Most Annoying Character
The Brady Bunch: Alice’s cousin Emma, the substitute housekeeper (too strict)
The Bradys: Marcia’s husband, Wally (chronically unemployable)
Married…With Children: Steve (supercilious)
Thirtysomething: Ellyn (goes through Hope’s drawers, babbles, changes hairstyle every other week, generally mistreats her friends)
The Flintstones: Mr. Slate (bossy)

Attitude Toward Sex
The Brady Bunch: Never heard of it
The Bradys: Omigod — even Cindy does it!
Married…With Children: Peg: Yes. Al: No.
Thirtysomething: They didn’t get all those kids by accident.
The Flintstones: Prehistoric

How Spouses Fight
The Brady Bunch: They don’t.
The Bradys: Infrequently, but it happens
Married…With Children: Tooth and nail
Thirtysomething: They stop talking
The Flintstones: Fred and Barney go bowling while Wilma and Betty max out their charge cards.

How Kids Get Into Trouble
The Brady Bunch: Greg takes a puff of a cigarette.
The Bradys: Carol’s grandson steals her business cards and sticks them in the spokes of Bobby’s wheelchair.
Married…With Children: By committing felonies
Thirtysomething: Ethan plays with a forbidden toy rocket.
The Flintstones: They don’t.

How They’re Punished

The Brady Bunch: ”It’s not what you did, honey — it’s that you couldn’t come to us.”
The Bradys ”Next time, ask.”
Married…With Children: By the authorities
Thirtysomething: It blows up in his face.
The Flintstones: They’re not.

What Family Does For Fun
The Brady Bunch: Takes special three-part vacations to Hawaii and the Grand Canyon
The Bradys: Has flashbacks
Married…With Children: Exchanges insults
Thirtysomething: Talks
The Flintstones: Attends showings of The Monster at the Bedrock Drive-In

Unsolved Mysteries
The Brady Bunch: How exactly did Carol’s first husband and Mike’s first wife die?
The Bradys: What’s with Marcia’s new face and Bobby’s blonde hair
Married…With Children: What kind of hair spray does Peg use?
Thirtysomething: Why did Nancy take Elliot back? What do Gary and Susanna see in each other?
The Flintstones: How does Barney’s shirt stay on if he has no shoulders? Where do Fred and Wilma plug in their TV?

Worst Behavior
The Brady Bunch: The Brady children once made Alice feel under-appreciated.
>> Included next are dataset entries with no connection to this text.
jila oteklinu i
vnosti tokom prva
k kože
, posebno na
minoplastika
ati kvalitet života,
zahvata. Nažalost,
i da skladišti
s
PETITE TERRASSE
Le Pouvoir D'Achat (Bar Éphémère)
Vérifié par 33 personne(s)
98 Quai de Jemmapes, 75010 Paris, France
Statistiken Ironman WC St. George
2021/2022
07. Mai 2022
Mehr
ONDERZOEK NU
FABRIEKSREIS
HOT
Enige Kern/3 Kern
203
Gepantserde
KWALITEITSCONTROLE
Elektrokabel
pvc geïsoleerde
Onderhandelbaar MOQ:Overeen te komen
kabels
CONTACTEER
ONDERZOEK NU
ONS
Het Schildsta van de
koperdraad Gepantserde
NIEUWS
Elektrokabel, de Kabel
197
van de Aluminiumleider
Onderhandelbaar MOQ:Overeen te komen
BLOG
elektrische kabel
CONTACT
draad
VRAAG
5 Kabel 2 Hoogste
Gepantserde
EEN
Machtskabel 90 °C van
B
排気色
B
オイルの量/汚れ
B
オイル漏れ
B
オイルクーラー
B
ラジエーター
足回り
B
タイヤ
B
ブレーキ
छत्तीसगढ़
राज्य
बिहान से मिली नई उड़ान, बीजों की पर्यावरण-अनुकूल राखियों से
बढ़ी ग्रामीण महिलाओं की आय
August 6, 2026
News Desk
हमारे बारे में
The Bradys: Marcia’s son Mickey watches Bobby’s car-crash tape for fun.
Married…With Children: The Bundy’s kill their neighbor’s dog.
Thirtysomething: Elliot has an affair and talks about it.
The Flintstones: Characters don’t wear under-clothes.

Best Reason To Watch
The Brady Bunch: This is what life should be.
The Bradys: They’re all grown-ups now!
Married…With Children: Terry Rakolta hates it.
Thirtysomething (Tie) This is your life. This isn’t your life.
The Flintstones: This is what life might have been.

Best Reason Not To Watch
The Brady Bunch: Blurred vision from rerun overdoses.
The Bradys: You’re all grown-ups now.
Married…With Children: She has a point.
Thirtysomething: After a while, you think it’s real.